Saturday, January 14, 2006

One thing you can't hide, is when you're crippled inside

(John Lennon - Crippled Inside)

This is another topical post. For the quick run down on my life, work is still crazy, I am just about on the road non-stop during the day, pulling over to take a nap somewhere when I am completely exhausted, but for the most part, taking it pretty well. Attitude does help a lot. Last winter and with previous storms it was poor me, I have to work so hard, I shouldn't be doing this on my own without more help, they are taking advantage of me, this is so unfair, blah blah blah. This winter, it is more like I am thankful to have a job that keeps us all alive here, and I make the best of it and try to enjoy what I do, and I can handle it - and just being more positive makes it a lot easier to take. I am tired more, but I just slept quite a bit last night and the weekends really are recovery times before I head out onto the battlefield. Victoria wants to be with her family in Chicago - and my family (this may sound crazy) right now is the mountains surrounding me - they have become my family in their own way, and they inspire me and motivate me, and I just can't and won't leave them. So maybe divorce is around the corner, but it has been around the corner ever since the day we got married - so I just have to get used to that. Like I said in my song - I certainly can't CONTROL it.

Which brings me to the topic, because the notion of a cripple and control seem to go hand in hand.

Let's go to the online dictionary here:

crip·ple (krpl)
n.
1. A person or animal that is partially disabled or unable to use a limb or limbs: cannot race a horse that is a cripple.
2. A damaged or defective object or device.
tr.v. crip·pled, crip·pling, crip·ples
1. To cause to lose the use of a limb or limbs.
2. To disable, damage, or impair the functioning of: a strike that crippled the factory.

Going back to the John Lennon song, he is referring to an actual emotional state, but as we all know, the physical and emotional states go hand in hand. Victoria has worked for a quadraplegic and found it very exhausting to be constantly ordered around. I actually stayed at this woman's house when I first was involved with Victoria, and she blew a whistle every time she wanted her there. To a certain degree a physical cripple must feel pretty helpless and needs to take control of his or her surroundings to re-gain that sense of control.

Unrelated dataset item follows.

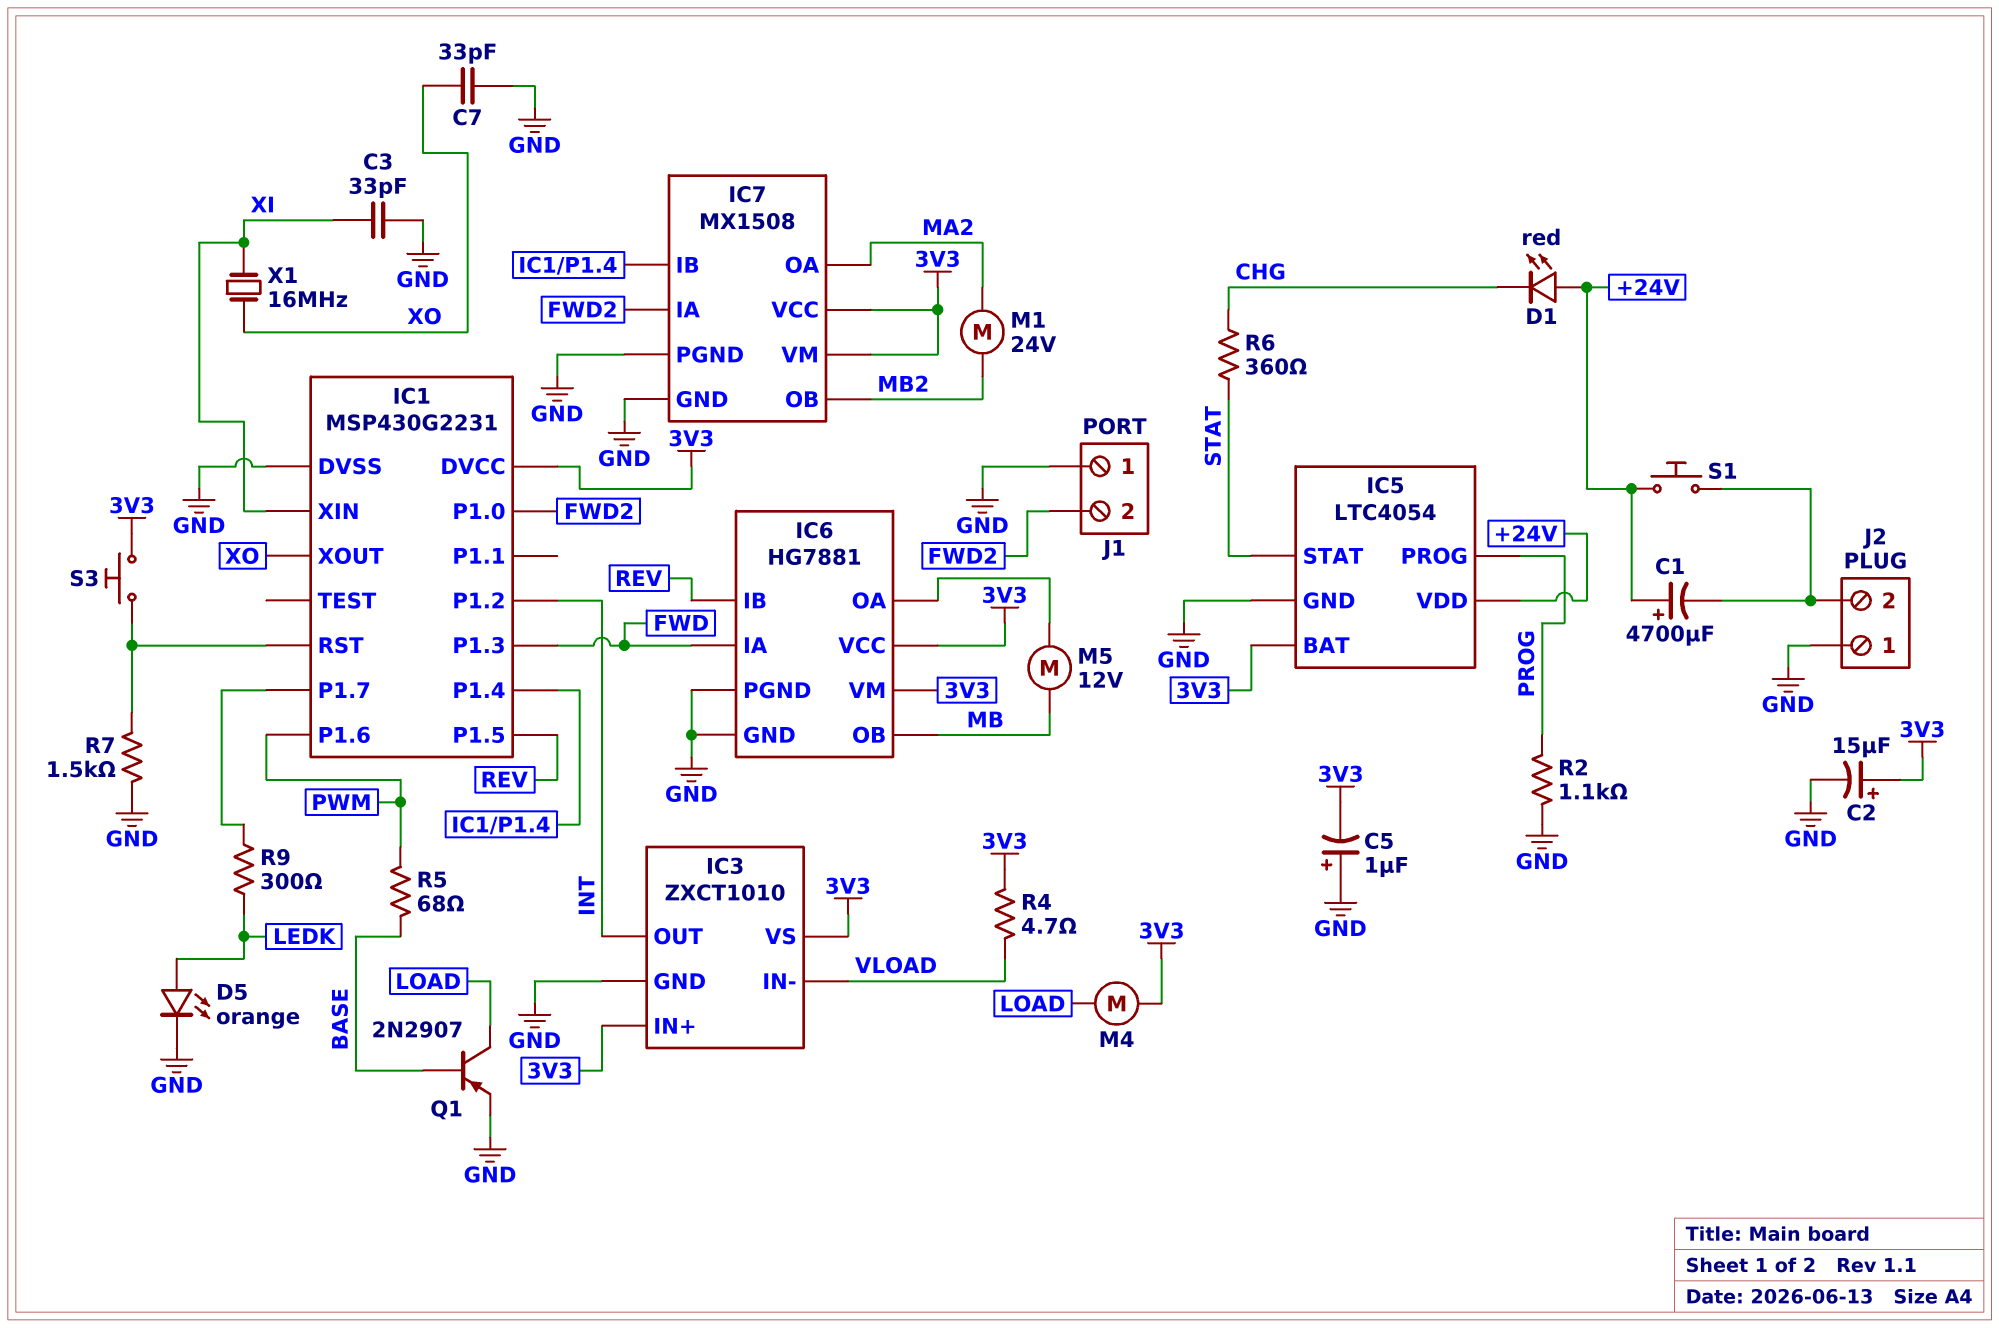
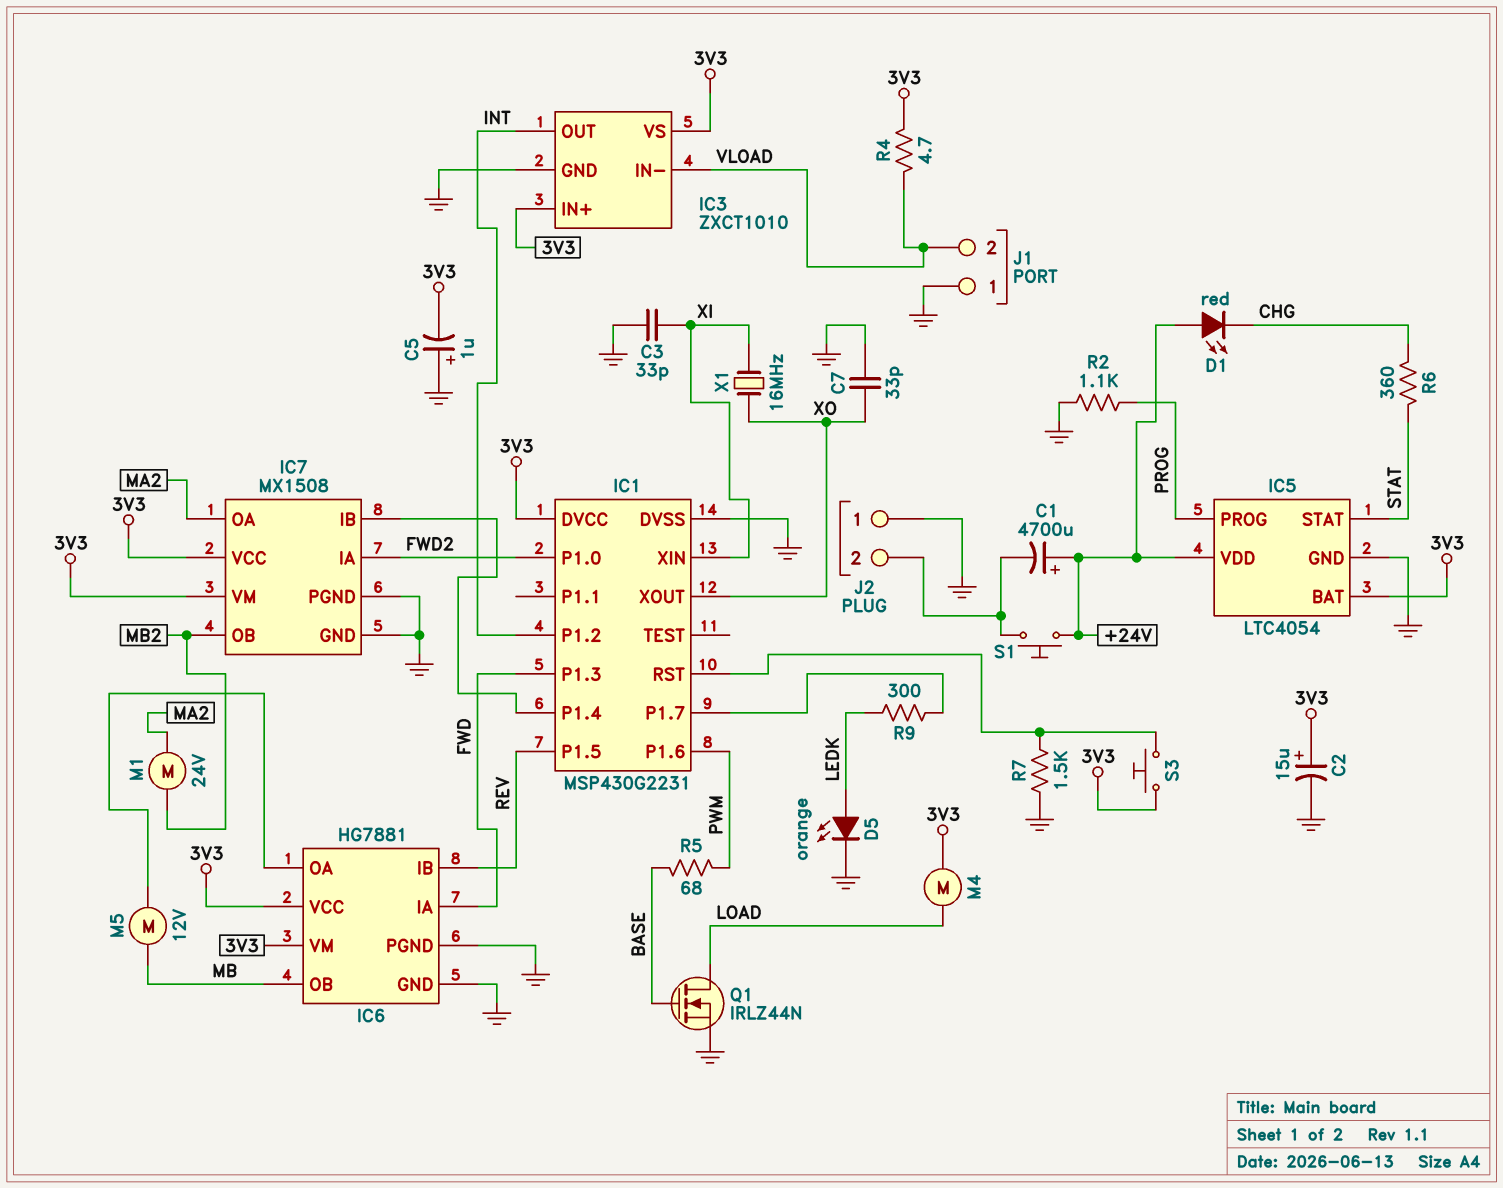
J1 pin 2: FWD2 -> VLOAD
Q1: PNP 2N2907 (B BASE, C LOAD, E GND) -> NMOS IRLZ44N (G BASE, D LOAD, S GND)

I have never been physically crippled - with the exception of when I broke my ankle in college and was on crutches for a few months, but I certainly have been emotionally crippled off and on throughout my life. Depressions are crippling, so is anxiety. Some times I feel like a functioning emotional cripple, but to some degree just about everyone I have ever known is just that. People in an addictive state turn to whatever medication gets them through - alcohol, drugs, sex, the internet - anything to help them avoid facing themselves. I feel pretty lucky though. When my first depression hit me like a ton of bricks, I moved in with my parents from college, lived in a dungeon with just about nobody there and really believed that I was not capable of functioning in society and had no reason to live. My father had suggested setting me up somewhere where I could live in an apartment where he would provide for me for my life, and even that seemed too much. The only way I can explain how I came to the point where I am really is nothing but some kind of divine intervention, because I really believed I was done for - and there are people I have come across who have entered that state and never again come out of it. My first girlfriend was like that. There are some emotional cripples that just cannot function in society at all, and then there are some like me that find a way to do it, but at times feel like it is taking everything we have just to get by. Victoria tried to get along with a person out here who has a history of an actual crippling illness, and it worked fine as long as Victoria placated her and bit her tongue to please and accomodate her - but anyone who knows Victoria knows she cannot do that for long, and once the inevitable expression of Victoria's feelings came out, it was doomed from that point on. It was unfortunate, because we both liked this person, but unfortunately - there was no way around it. Victoria has some crippling issues of her own and you can't have two people both in control. That is part of why it has worked well here - I let her for the most part be the A personality, and short of moving to Chicago (which I am convinced would send ME into a crippling state), I let her have her way.

Lately I have been feeling better about myself - in part because of the SADS light - my latest supporting device I guess, but also my attitude like I said above, and also because I know I am pretty darn good at what I do. I can go to 5 people's homes like I did on Thursday, and inspect a car - and have all the reports, estimates, and photographs uploaded and sent off to the insurance companies on that same day - wrapped up and done. I have just figured out how to be efficient and get it done, and even if I can't keep up with everything, I can tackle the task at hand for the day. That day I almost felt like I was in a "zone" so to speak, and when that is happening, handling work almost becomes a form of art, and then it does not feel like work any more, it feels like creative art, just like writing, playing guitar or singing does.

So in short - I am not in judgment of this state, I am very well familiar with it and it is a part of me - but with a miracle here and there, the right surroundings, and the right people surrounding me - I feel like a lot less of cripple these days, so thank God for that!